▶ _Tasks_
• 1. Extract the passage of the forum thread between "Thomas Newman has" and "NOT JUST OPINION!!!!!", inclusive.
• 2. Answer these questions from the forum thread.
(a) In which category does the thread say Edith Head and Patrizia Von Brandenstein won awards every other year?
(b) Which bad film does EastWest Lurker name as having one of Goldsmith's best scores?
(c) According to AC986, how many times has Thomas Newman been nominated?

▶ _Document excerpt_

That's absolutely spot on. This is why Hans Z really had no chance unfortunately. The film. It's not an 'Oscars' film. Not political enough. This is what makes the Oscars and Baftas a load of bollocks.

The history of the Oscars has always illustrated how to hand out meaningless awards almost as a consolation prize to the 'other' nominated films that didn't win a main award. In the old days, Edith Head (who was brilliant btw) or Patrizia Von Brandenstein just won costume awards every other year.

Actually managed to win money this year but only because I just did a super yankee of the favourites who more or less won the main categories.

The fact that the music wins because it serves the picture best brings out absolute flippancy in me thats for sure.

Bernard Herrmann won one *ONE* Oscar for music. Goldsmith won one. 

This is because their music prior to, or afterwards, did NOT SERVE THE FUCKING [email protected][email protected]!!!

Thomas Newman. No wins! NADA!!!! HIS MUSIC IS OBVIOUSLY BOLLOCKS!!!!!! HIS TECHNIQUE IS ALL TO FUCKING COCK>Someone please tell him before it's too late.


----------



## EastWest Lurker (Feb 23, 2015)

I said that is how it is SUPPOSED to be voted on, not how it actually is. Most times it goes to a popular composer everyone knows is supposed to be good for a picture most of them like.

One of the best scores of Goldsmith's was for a bad film called "The Tennis Player." Bad film, score made it tolerable to watch.


----------



## AC986 (Feb 23, 2015)

The Academy wouldn't its ass from its elbow. Especially when it comes to scores.

Thomas Newman has been nominated 12 times.

Some of those scores NOT ONLY do what they're SUPPOSED to do, they are actually little works of BIG art. THAT IS NOT JUST OPINION!!!!!


----------



## Soundhound (Feb 23, 2015)

Well the way it works is everyone in the academy votes to nominate in their own category and for best picture. Then when the nominations comes out, everybody votes in all categories. It functions as a trade show for the people in the industry and an industry advertisement to the audience at large. Its amazingly effective in that regard. (My wife is in the academy, so I'm not talking totally out of my ass. Mostly, but not all).


----------



## gsilbers (Feb 23, 2015)

JohnG @ Mon Feb 23 said:


> and how about Lady Gaga? If that was not pre-recorded, she can really sing.


I think she always could sing and she is talented. she is isn't that pretty so that's why they kept putting all those masks and weird fashion until recently. 
her singing was good but the show was a little boring. they kept it simple. im guessing the shock of having her sing something good w/o make up or weird background was the shock in itself.

▶ _Supplied data_
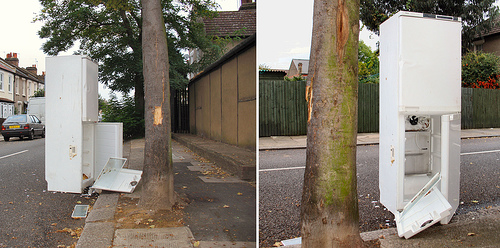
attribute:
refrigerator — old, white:
[40, 49, 148, 222]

▶ _Task-by-task answers_
• 1.
Thomas Newman has been nominated 12 times.

Some of those scores NOT ONLY do what they're SUPPOSED to do, they are actually little works of BIG art. THAT IS NOT JUST OPINION!!!!!

• 2.
(a) Costume awards
(b) "The Tennis Player"
(c) 12 times